TASK INSTRUCTIONS: Swap "azim" for "azimuth" in the lines running from the line with "pose: elev=175.8 azim=328.8" up to and including the line with "Dot at: (167, 174)", and give back only those lines with nothing else changed.

## BEGIN

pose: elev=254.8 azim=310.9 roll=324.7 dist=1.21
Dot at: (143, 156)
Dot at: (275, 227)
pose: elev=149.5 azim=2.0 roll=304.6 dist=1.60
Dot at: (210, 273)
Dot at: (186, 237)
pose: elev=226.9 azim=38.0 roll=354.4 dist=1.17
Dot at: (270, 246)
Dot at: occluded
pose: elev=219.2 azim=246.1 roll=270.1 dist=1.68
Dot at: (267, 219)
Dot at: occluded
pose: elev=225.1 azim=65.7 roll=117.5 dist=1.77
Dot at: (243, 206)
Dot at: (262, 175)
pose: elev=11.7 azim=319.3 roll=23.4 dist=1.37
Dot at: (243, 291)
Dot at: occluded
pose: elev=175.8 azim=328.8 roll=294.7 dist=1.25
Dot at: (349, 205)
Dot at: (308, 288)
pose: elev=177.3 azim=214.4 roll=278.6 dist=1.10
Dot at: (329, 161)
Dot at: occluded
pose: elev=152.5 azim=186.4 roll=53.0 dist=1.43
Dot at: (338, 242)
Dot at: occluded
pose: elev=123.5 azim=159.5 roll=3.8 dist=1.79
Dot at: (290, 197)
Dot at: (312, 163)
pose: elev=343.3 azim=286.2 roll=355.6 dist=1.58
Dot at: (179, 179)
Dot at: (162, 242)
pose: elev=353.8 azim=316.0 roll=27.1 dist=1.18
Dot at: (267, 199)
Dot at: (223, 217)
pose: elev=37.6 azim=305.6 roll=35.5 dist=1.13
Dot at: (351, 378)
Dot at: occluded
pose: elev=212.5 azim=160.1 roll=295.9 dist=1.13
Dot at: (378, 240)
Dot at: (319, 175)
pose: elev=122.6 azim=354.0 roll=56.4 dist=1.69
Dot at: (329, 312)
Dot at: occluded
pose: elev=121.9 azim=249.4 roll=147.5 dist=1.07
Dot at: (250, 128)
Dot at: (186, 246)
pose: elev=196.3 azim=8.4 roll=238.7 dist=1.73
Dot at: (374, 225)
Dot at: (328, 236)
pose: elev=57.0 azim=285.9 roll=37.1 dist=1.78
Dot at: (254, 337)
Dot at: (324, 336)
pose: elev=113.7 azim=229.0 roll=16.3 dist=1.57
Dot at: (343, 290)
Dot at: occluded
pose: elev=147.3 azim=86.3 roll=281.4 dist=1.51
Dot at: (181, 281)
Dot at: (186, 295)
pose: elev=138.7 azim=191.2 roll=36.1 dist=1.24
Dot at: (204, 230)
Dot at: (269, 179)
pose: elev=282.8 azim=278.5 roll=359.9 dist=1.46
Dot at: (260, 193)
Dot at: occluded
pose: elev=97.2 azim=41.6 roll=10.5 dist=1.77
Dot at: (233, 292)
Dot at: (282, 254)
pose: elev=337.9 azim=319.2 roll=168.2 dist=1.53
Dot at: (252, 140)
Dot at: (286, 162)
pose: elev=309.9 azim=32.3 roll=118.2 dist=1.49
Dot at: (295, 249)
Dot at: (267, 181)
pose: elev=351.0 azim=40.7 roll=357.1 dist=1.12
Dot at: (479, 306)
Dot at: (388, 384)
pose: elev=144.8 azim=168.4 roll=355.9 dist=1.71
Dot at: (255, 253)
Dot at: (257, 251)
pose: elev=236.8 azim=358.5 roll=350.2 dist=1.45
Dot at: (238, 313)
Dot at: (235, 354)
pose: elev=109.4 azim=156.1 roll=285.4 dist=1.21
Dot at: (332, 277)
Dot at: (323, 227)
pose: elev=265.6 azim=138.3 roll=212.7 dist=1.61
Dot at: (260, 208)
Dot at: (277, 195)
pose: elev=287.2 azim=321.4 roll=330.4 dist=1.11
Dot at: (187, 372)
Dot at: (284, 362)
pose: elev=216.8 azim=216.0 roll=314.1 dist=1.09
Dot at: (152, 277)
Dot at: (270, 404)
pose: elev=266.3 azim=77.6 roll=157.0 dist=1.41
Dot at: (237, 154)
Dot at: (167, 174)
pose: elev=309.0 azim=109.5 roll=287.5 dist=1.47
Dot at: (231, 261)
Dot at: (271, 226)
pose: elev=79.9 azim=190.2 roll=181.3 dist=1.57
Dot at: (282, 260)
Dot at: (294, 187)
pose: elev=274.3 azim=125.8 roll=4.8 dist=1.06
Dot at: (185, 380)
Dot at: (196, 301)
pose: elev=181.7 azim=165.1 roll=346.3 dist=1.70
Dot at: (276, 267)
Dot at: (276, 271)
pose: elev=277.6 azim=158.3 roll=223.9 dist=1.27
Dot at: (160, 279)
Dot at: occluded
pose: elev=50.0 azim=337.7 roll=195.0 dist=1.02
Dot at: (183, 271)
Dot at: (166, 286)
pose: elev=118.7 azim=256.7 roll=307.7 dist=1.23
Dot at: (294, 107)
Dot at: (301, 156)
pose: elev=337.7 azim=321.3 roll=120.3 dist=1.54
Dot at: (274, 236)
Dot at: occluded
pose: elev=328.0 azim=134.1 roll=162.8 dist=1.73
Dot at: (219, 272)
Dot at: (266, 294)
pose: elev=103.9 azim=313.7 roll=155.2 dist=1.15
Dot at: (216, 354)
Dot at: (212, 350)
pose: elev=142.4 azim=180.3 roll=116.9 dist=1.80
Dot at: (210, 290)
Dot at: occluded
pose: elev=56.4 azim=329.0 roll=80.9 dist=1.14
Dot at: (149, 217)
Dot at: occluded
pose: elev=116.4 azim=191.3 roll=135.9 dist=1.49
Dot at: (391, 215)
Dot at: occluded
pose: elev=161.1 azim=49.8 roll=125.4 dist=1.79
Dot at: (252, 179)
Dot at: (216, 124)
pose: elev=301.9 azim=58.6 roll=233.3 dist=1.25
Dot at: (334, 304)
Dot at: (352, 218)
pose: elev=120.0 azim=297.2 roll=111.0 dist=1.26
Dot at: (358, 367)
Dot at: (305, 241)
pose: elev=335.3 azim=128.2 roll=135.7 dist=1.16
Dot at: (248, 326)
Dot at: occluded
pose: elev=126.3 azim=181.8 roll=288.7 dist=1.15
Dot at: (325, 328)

## END

OUTPUT FOR THIS TASK:
pose: elev=175.8 azimuth=328.8 roll=294.7 dist=1.25
Dot at: (349, 205)
Dot at: (308, 288)
pose: elev=177.3 azimuth=214.4 roll=278.6 dist=1.10
Dot at: (329, 161)
Dot at: occluded
pose: elev=152.5 azimuth=186.4 roll=53.0 dist=1.43
Dot at: (338, 242)
Dot at: occluded
pose: elev=123.5 azimuth=159.5 roll=3.8 dist=1.79
Dot at: (290, 197)
Dot at: (312, 163)
pose: elev=343.3 azimuth=286.2 roll=355.6 dist=1.58
Dot at: (179, 179)
Dot at: (162, 242)
pose: elev=353.8 azimuth=316.0 roll=27.1 dist=1.18
Dot at: (267, 199)
Dot at: (223, 217)
pose: elev=37.6 azimuth=305.6 roll=35.5 dist=1.13
Dot at: (351, 378)
Dot at: occluded
pose: elev=212.5 azimuth=160.1 roll=295.9 dist=1.13
Dot at: (378, 240)
Dot at: (319, 175)
pose: elev=122.6 azimuth=354.0 roll=56.4 dist=1.69
Dot at: (329, 312)
Dot at: occluded
pose: elev=121.9 azimuth=249.4 roll=147.5 dist=1.07
Dot at: (250, 128)
Dot at: (186, 246)
pose: elev=196.3 azimuth=8.4 roll=238.7 dist=1.73
Dot at: (374, 225)
Dot at: (328, 236)
pose: elev=57.0 azimuth=285.9 roll=37.1 dist=1.78
Dot at: (254, 337)
Dot at: (324, 336)
pose: elev=113.7 azimuth=229.0 roll=16.3 dist=1.57
Dot at: (343, 290)
Dot at: occluded
pose: elev=147.3 azimuth=86.3 roll=281.4 dist=1.51
Dot at: (181, 281)
Dot at: (186, 295)
pose: elev=138.7 azimuth=191.2 roll=36.1 dist=1.24
Dot at: (204, 230)
Dot at: (269, 179)
pose: elev=282.8 azimuth=278.5 roll=359.9 dist=1.46
Dot at: (260, 193)
Dot at: occluded
pose: elev=97.2 azimuth=41.6 roll=10.5 dist=1.77
Dot at: (233, 292)
Dot at: (282, 254)
pose: elev=337.9 azimuth=319.2 roll=168.2 dist=1.53
Dot at: (252, 140)
Dot at: (286, 162)
pose: elev=309.9 azimuth=32.3 roll=118.2 dist=1.49
Dot at: (295, 249)
Dot at: (267, 181)
pose: elev=351.0 azimuth=40.7 roll=357.1 dist=1.12
Dot at: (479, 306)
Dot at: (388, 384)
pose: elev=144.8 azimuth=168.4 roll=355.9 dist=1.71
Dot at: (255, 253)
Dot at: (257, 251)
pose: elev=236.8 azimuth=358.5 roll=350.2 dist=1.45
Dot at: (238, 313)
Dot at: (235, 354)
pose: elev=109.4 azimuth=156.1 roll=285.4 dist=1.21
Dot at: (332, 277)
Dot at: (323, 227)
pose: elev=265.6 azimuth=138.3 roll=212.7 dist=1.61
Dot at: (260, 208)
Dot at: (277, 195)
pose: elev=287.2 azimuth=321.4 roll=330.4 dist=1.11
Dot at: (187, 372)
Dot at: (284, 362)
pose: elev=216.8 azimuth=216.0 roll=314.1 dist=1.09
Dot at: (152, 277)
Dot at: (270, 404)
pose: elev=266.3 azimuth=77.6 roll=157.0 dist=1.41
Dot at: (237, 154)
Dot at: (167, 174)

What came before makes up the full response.